## Begin RECORDS TO PROCESS

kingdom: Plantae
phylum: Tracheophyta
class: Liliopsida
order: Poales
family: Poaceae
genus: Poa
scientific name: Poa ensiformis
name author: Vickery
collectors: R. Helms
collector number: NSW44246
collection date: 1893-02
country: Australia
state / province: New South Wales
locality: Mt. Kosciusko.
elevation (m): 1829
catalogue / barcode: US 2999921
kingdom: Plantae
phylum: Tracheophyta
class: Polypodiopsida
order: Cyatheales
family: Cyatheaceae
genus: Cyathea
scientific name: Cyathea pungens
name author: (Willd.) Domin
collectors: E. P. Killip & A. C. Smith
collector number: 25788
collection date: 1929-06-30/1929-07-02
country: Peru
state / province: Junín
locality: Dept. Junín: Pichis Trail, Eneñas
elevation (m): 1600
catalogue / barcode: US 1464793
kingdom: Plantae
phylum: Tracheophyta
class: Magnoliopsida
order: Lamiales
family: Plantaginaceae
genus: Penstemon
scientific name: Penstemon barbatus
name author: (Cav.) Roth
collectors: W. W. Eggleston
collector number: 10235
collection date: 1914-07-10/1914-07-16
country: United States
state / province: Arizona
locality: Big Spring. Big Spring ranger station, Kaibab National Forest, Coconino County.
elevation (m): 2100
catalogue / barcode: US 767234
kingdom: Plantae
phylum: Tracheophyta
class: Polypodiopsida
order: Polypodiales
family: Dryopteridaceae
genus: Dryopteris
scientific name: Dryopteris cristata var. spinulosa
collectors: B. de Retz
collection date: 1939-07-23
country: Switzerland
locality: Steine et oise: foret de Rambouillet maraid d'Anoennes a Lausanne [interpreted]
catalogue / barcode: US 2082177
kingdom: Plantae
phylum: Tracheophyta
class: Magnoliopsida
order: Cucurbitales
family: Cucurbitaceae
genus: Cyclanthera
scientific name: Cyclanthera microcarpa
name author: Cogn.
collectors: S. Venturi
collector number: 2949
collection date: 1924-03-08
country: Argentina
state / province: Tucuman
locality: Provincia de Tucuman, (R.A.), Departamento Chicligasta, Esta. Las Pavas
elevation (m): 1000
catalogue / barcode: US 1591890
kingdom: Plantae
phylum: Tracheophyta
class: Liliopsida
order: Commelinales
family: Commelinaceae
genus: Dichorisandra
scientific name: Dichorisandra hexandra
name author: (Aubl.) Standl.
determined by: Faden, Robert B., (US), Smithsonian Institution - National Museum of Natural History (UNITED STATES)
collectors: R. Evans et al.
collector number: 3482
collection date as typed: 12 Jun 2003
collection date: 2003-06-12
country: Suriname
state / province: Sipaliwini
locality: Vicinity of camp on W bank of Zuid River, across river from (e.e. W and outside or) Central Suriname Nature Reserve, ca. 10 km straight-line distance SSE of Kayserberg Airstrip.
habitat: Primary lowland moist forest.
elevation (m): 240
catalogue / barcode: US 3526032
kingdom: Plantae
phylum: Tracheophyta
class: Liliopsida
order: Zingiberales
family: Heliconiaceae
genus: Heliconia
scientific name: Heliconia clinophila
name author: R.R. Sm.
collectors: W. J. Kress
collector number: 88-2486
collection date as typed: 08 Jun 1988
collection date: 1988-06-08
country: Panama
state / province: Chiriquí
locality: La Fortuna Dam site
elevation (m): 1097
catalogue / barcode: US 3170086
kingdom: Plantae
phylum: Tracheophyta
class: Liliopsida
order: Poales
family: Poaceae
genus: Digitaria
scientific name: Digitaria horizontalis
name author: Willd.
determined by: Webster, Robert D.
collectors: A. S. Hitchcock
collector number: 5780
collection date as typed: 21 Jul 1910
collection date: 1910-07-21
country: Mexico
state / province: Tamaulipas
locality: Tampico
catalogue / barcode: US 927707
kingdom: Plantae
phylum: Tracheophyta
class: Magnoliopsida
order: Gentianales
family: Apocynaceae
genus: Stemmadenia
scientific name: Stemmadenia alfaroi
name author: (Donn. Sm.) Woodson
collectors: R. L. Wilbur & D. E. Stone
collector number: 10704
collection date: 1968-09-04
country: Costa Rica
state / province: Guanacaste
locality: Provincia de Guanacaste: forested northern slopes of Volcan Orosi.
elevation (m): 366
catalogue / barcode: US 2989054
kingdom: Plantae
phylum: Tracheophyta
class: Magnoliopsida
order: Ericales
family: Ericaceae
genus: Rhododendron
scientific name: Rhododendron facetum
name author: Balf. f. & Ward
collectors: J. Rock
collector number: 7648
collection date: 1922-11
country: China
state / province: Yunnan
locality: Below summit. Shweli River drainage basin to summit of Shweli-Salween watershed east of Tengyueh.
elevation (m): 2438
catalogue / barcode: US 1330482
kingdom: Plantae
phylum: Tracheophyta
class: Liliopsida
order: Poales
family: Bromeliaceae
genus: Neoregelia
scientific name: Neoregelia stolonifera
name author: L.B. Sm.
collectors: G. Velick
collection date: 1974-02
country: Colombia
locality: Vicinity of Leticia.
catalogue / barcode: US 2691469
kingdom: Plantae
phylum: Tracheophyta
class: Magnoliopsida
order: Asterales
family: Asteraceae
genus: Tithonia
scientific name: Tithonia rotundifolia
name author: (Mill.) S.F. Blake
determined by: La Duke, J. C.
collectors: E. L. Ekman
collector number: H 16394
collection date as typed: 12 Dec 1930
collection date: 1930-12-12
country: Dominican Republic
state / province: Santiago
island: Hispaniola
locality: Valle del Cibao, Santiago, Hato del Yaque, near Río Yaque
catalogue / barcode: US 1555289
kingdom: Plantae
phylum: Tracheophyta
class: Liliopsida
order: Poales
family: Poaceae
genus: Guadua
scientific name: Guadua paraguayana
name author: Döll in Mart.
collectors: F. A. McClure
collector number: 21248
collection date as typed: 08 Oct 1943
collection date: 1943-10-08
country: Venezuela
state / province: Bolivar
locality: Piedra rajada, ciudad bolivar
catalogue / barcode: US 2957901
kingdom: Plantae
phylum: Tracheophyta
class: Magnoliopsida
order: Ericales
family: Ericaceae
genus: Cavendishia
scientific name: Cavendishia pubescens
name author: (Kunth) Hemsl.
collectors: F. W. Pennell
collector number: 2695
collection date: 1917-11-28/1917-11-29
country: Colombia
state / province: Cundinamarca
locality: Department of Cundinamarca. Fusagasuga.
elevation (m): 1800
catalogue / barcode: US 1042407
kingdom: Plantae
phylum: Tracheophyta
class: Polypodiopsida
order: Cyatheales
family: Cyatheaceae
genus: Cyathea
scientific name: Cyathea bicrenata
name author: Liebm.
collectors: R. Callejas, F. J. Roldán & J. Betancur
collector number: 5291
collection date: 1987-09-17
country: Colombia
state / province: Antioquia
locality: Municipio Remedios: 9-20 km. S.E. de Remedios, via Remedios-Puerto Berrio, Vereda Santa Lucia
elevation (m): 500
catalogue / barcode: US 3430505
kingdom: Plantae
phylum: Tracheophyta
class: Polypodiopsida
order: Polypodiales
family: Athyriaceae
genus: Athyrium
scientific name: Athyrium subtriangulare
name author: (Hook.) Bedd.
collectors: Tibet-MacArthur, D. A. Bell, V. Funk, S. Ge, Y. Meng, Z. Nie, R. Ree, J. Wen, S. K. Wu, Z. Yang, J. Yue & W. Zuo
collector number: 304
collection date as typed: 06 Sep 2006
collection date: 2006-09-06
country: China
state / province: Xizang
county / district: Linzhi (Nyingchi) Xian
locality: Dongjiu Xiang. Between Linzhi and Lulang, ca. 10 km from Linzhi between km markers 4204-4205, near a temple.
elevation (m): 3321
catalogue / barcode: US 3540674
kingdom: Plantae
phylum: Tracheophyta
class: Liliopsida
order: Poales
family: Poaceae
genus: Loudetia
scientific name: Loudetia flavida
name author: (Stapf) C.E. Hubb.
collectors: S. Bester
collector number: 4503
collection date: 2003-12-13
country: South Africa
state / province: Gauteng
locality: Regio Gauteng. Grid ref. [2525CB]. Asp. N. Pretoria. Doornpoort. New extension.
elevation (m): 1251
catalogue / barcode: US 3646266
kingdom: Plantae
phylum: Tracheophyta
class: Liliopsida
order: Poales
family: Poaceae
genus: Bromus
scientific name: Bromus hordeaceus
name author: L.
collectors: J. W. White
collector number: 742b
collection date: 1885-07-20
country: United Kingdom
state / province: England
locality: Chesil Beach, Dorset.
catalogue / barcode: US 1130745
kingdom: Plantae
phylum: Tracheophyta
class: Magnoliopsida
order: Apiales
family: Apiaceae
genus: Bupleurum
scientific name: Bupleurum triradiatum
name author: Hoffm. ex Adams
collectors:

## End RECORDS TO PROCESS

◆ OBJECTIVE ◆
Please arrange the lines above, from the very first one through the line containing "locality: Mt. Kosciusko." (both included), as a Markdown table with the columns Row and Line, numbering each row and leaving out any blank lines.

◆ FINAL RESULT ◆
| Row | Line |
|---|---|
| 1 | kingdom: Plantae |
| 2 | phylum: Tracheophyta |
| 3 | class: Liliopsida |
| 4 | order: Poales |
| 5 | family: Poaceae |
| 6 | genus: Poa |
| 7 | scientific name: Poa ensiformis |
| 8 | name author: Vickery |
| 9 | collectors: R. Helms |
| 10 | collector number: NSW44246 |
| 11 | collection date: 1893-02 |
| 12 | country: Australia |
| 13 | state / province: New South Wales |
| 14 | locality: Mt. Kosciusko. |